I asked Bill Eddy if the city could assemble a list of “certified arborists” so that I could hire one and prune the tree legally.  I offered this to help with the tremendous backlog of arbor work that had resulted from the asian long-horned beetle disaster.

The official work order was entered May 24, 2010.  What you see below is real.  I edited it only to remove my address, phone number, and email address.  Look at how it ends, where it says “CLOSED”:

tree_work_order

The only reasonable interpretation of this otherwise senseless remark, “no city tree at this location,” was that Councilor Eddy had done some back room dealings and given me a free hand to prune the tree myself.  The city had disowned it.  Perfect!  I started getting quotes from arborists to prune it.  This was September 8, 2010.

The night of September 21 I drove home thinking about which arborist to hire.  I pulled onto my street and lo! the tree was gone.  Nothing remained but the stump and the upheaved sidewalk.

I called Billy Eddy to ask whether it would have been better just to prune the dead.  I also asked about the stump and the sidewalk.  I couldn’t get through to him, so I asked these questions in a voicemail.  I would not hear from him again for two years.

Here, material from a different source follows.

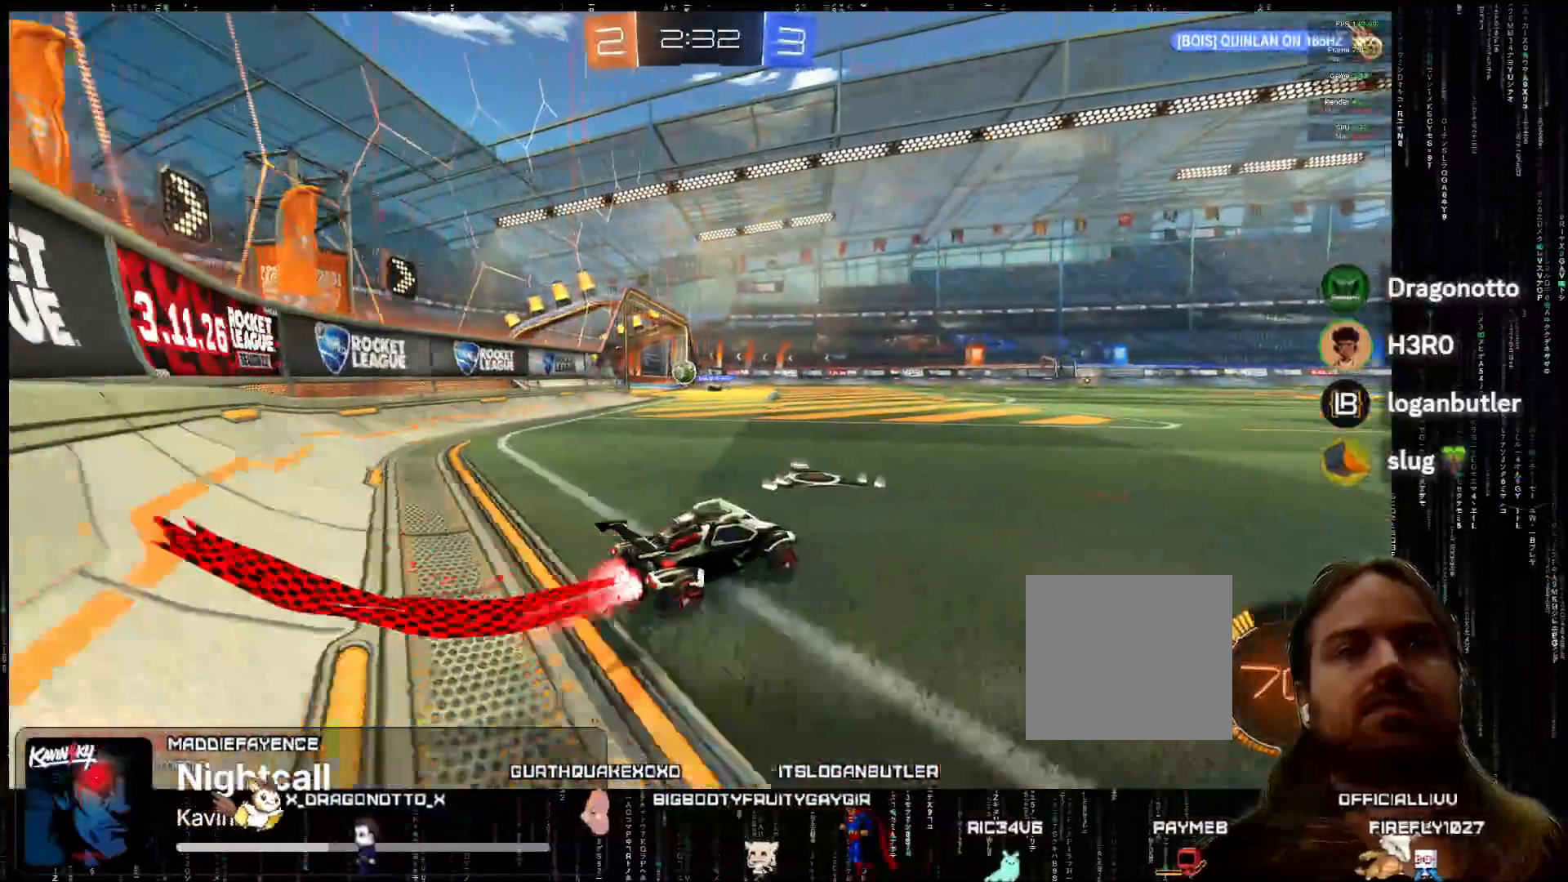
{"buttons": ["A", "R2"], "left_stick": "left", "events": []}
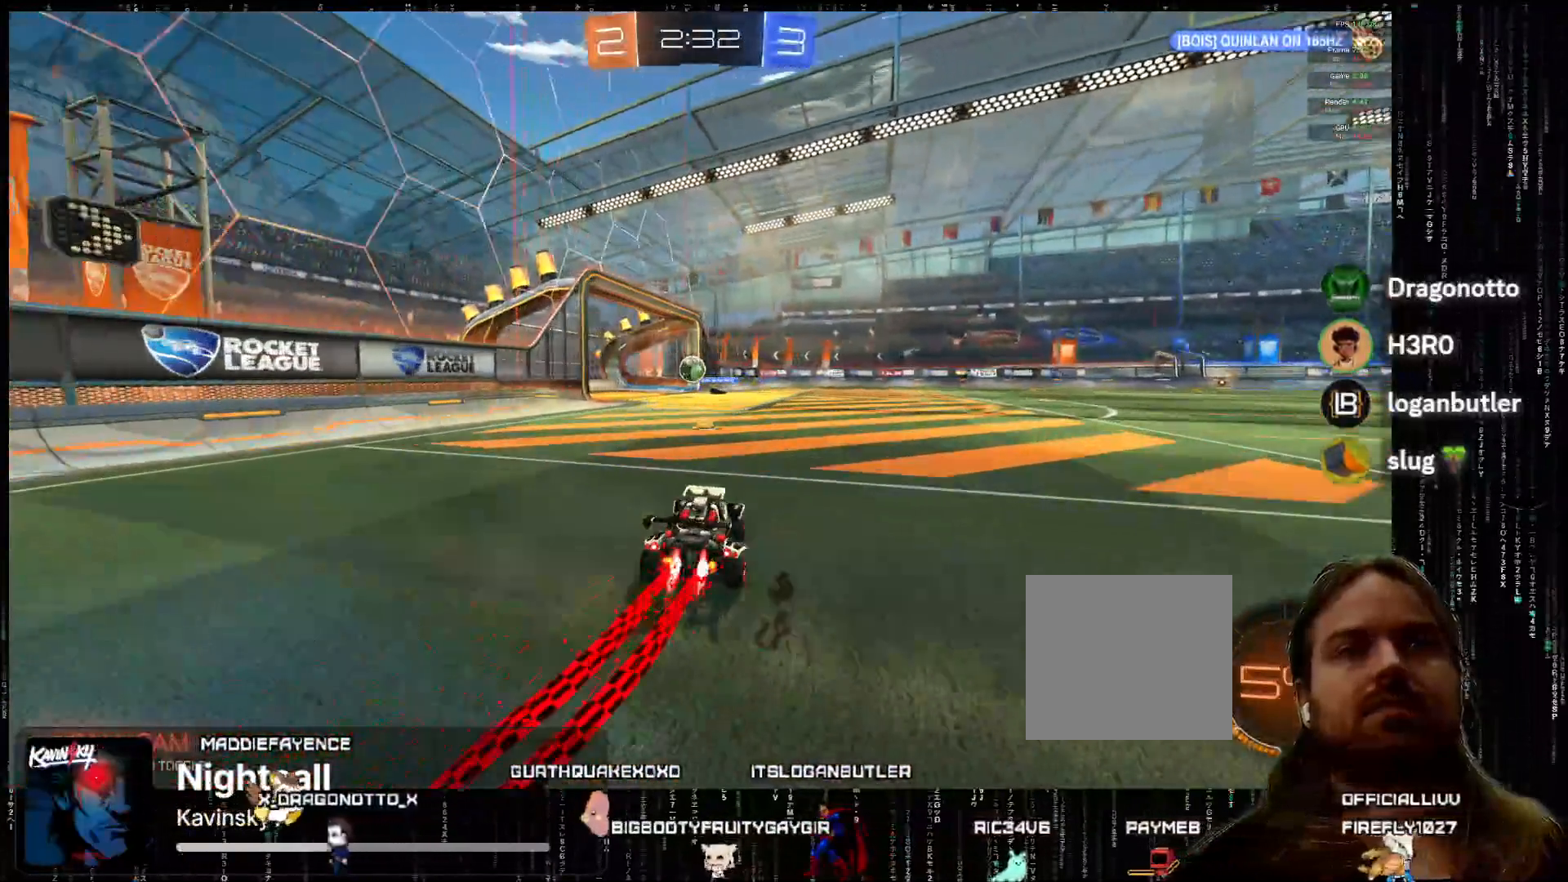
{"buttons": [], "left_stick": "center", "events": [[183, "left_stick", "center"], [400, "A", "up"], [467, "R2", "up"]]}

On November 27, 2011, one year after the removal, the stump was ground down to a dusty pile.  Now all that remained was the badly damaged sidewalk.

I waited.  And waited.  I called the city and asked what would be done about the sidewalk.  Twice I was told someone would be out to repair it.  The third time I was told, “Oh, that requires a petition!”

Shortly afterward, on March 20, 2013, I went to some lengths to post a sign out front inviting neighbors to sign a petition to City Council.  I collected seven signatures with this passive device.  I wanted to leave it out for two weeks.  Then one night the petition blew away, carrying all of its signatures with it, never to be seen again.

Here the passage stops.